TASK TO CARRY OUT: Only the lines from the one bearing "f_number: 1.8" through the end of the listing belong in your response, restated word for word and without pictures.
___ SUPPLIED RECORDS ___
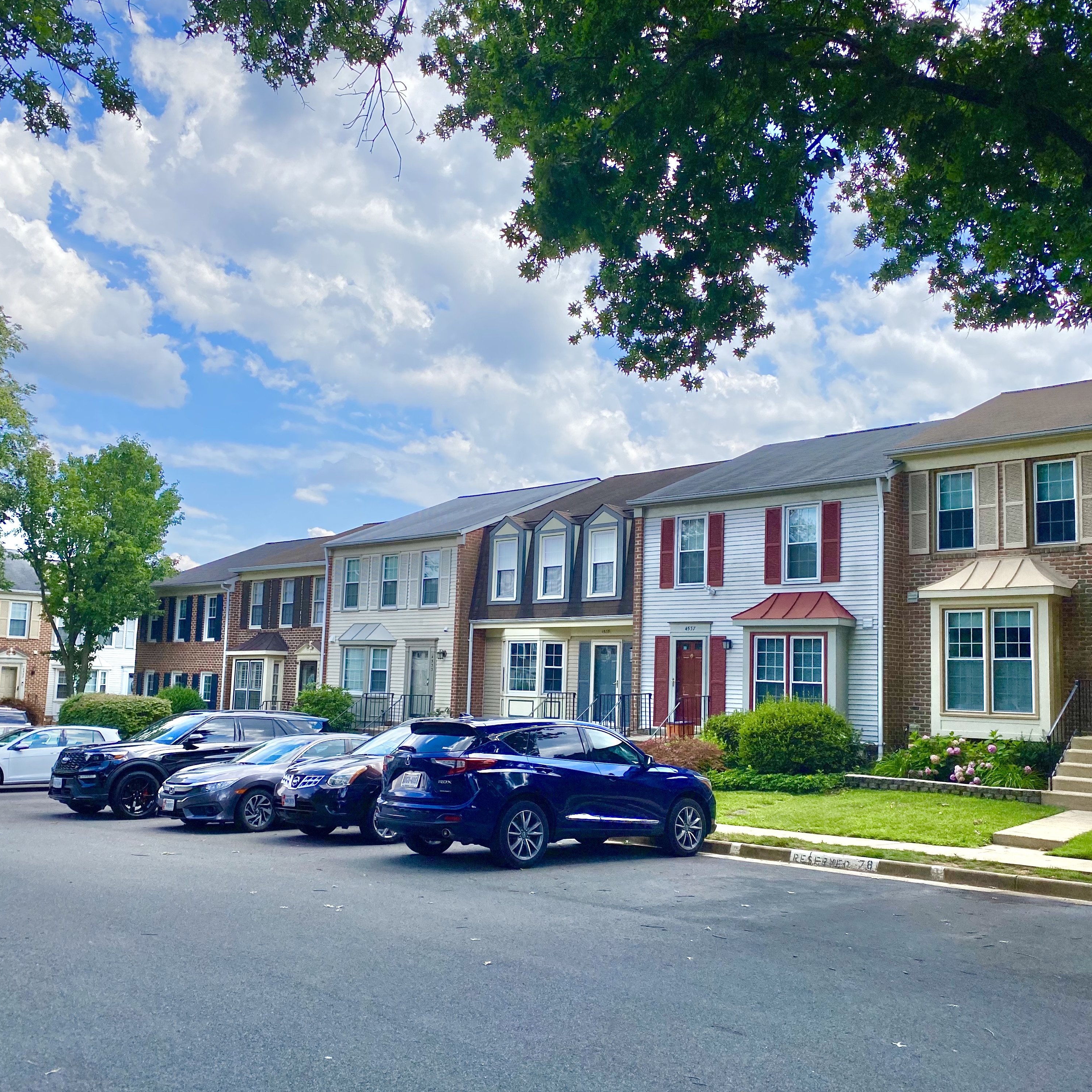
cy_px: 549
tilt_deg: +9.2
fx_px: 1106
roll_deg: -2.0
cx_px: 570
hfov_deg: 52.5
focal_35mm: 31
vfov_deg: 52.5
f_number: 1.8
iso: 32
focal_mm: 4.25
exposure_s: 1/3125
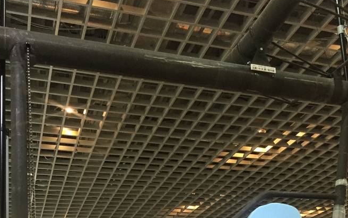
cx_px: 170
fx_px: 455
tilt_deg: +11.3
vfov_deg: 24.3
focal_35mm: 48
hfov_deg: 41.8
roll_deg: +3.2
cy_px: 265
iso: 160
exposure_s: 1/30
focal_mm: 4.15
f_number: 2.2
___
RESPONSE BOX:
f_number: 1.8
iso: 32
focal_mm: 4.25
exposure_s: 1/3125
cx_px: 170
fx_px: 455
tilt_deg: +11.3
vfov_deg: 24.3
focal_35mm: 48
hfov_deg: 41.8
roll_deg: +3.2
cy_px: 265
iso: 160
exposure_s: 1/30
focal_mm: 4.15
f_number: 2.2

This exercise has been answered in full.